■ Exercise goal ■
In the entries below, find the line with "left shoulder: (366, 181)" and the line with "left knee: (182, 447)". Reproduce those two lines and every line between them exactly, and nothing more.

★ ★ ★

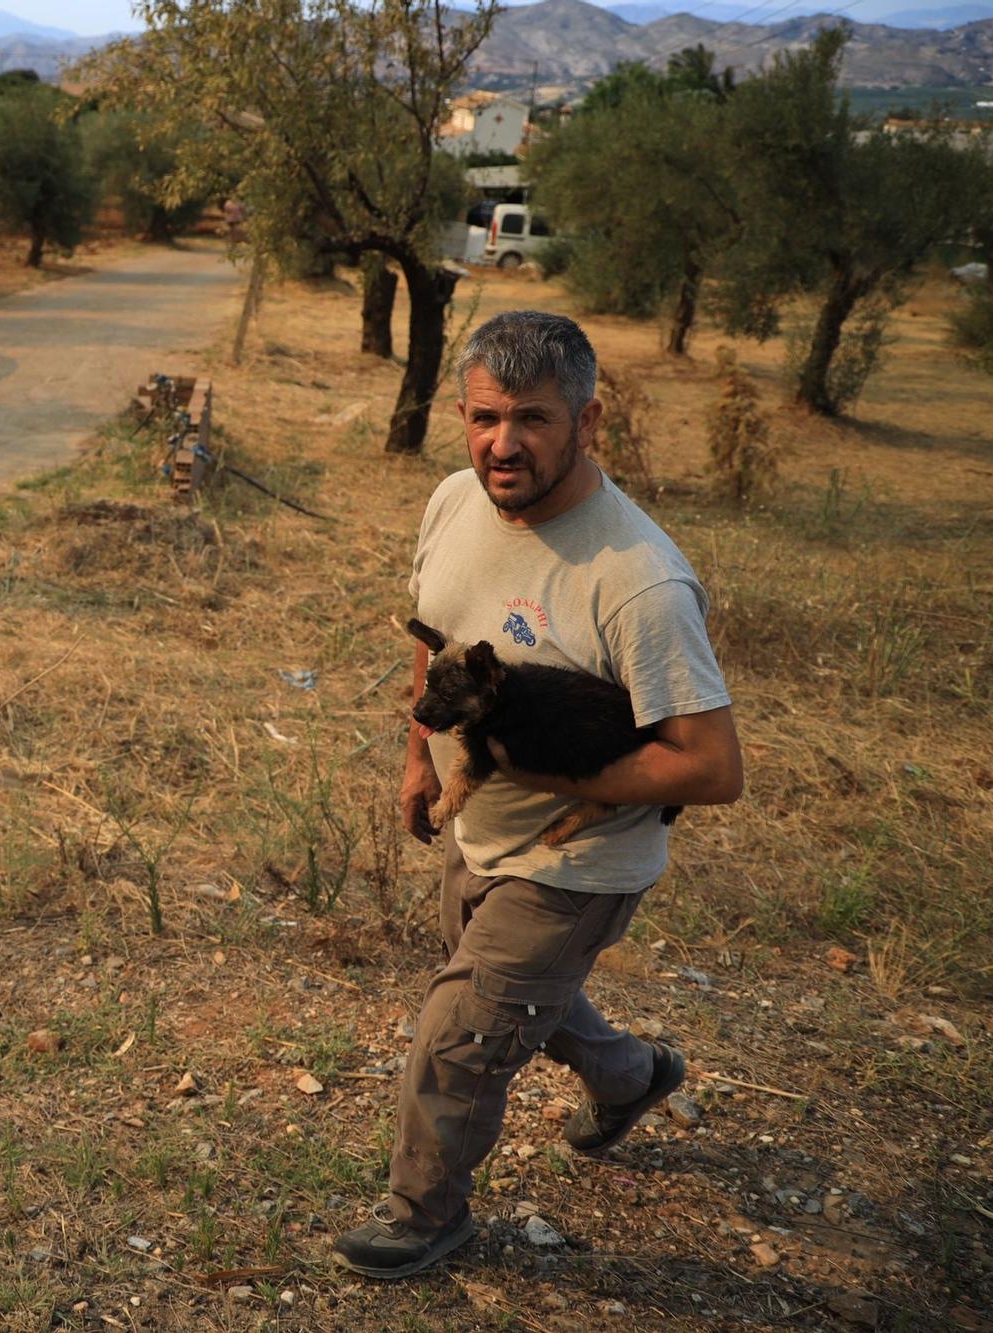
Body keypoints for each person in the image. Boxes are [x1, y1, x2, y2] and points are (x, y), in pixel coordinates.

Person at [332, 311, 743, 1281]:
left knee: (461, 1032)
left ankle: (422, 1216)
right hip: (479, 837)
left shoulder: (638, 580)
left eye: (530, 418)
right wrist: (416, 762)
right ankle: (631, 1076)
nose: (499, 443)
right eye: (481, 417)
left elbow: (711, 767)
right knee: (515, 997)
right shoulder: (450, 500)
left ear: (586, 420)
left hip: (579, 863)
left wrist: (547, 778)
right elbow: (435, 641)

★ ★ ★

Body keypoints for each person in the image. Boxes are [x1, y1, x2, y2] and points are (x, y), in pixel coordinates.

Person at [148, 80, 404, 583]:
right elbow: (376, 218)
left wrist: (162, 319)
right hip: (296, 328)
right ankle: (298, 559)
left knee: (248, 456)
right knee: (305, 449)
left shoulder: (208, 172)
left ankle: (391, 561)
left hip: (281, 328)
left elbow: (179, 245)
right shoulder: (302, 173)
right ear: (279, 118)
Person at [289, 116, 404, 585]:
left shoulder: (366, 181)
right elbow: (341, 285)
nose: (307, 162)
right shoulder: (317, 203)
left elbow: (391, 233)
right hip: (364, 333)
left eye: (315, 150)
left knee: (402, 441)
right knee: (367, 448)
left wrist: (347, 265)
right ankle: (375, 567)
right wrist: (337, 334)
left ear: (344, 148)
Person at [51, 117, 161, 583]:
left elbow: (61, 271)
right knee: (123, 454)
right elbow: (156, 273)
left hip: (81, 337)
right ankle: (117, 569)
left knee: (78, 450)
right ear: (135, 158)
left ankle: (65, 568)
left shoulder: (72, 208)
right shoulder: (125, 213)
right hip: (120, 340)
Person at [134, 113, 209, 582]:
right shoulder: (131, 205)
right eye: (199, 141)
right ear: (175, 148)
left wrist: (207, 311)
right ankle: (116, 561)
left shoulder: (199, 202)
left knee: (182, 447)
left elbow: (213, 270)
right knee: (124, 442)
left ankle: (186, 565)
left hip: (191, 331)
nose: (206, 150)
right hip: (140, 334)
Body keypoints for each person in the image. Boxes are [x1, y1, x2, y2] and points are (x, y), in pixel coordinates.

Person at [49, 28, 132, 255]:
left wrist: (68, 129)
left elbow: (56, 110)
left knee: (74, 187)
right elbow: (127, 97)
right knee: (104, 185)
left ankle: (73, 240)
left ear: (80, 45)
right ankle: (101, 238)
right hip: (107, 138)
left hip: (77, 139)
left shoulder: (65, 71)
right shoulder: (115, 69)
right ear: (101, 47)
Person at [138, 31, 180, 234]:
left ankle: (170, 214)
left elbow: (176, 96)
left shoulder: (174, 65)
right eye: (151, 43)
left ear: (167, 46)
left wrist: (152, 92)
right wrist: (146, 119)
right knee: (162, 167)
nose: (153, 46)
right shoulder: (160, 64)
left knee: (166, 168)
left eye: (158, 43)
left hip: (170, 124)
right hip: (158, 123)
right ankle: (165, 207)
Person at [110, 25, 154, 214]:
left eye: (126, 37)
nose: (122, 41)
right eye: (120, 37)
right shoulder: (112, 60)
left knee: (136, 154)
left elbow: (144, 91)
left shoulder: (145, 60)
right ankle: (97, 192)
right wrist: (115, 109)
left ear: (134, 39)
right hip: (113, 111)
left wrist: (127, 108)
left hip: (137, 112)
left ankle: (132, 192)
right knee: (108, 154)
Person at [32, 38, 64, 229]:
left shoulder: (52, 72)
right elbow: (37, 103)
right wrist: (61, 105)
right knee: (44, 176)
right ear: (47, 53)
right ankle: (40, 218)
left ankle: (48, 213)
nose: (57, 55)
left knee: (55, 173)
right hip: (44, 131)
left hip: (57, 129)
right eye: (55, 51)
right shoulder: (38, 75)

★ ★ ★

■ Output for this task ■
left shoulder: (366, 181)
right elbow: (341, 285)
nose: (307, 162)
right shoulder: (317, 203)
left elbow: (391, 233)
right hip: (364, 333)
left eye: (315, 150)
left knee: (402, 441)
right knee: (367, 448)
left wrist: (347, 265)
right ankle: (375, 567)
right wrist: (337, 334)
left ear: (344, 148)
Person at [51, 117, 161, 583]:
left elbow: (61, 271)
right knee: (123, 454)
right elbow: (156, 273)
left hip: (81, 337)
right ankle: (117, 569)
left knee: (78, 450)
right ear: (135, 158)
left ankle: (65, 568)
left shoulder: (72, 208)
right shoulder: (125, 213)
right hip: (120, 340)
Person at [134, 113, 209, 582]:
right shoulder: (131, 205)
right eye: (199, 141)
right ear: (175, 148)
left wrist: (207, 311)
right ankle: (116, 561)
left shoulder: (199, 202)
left knee: (182, 447)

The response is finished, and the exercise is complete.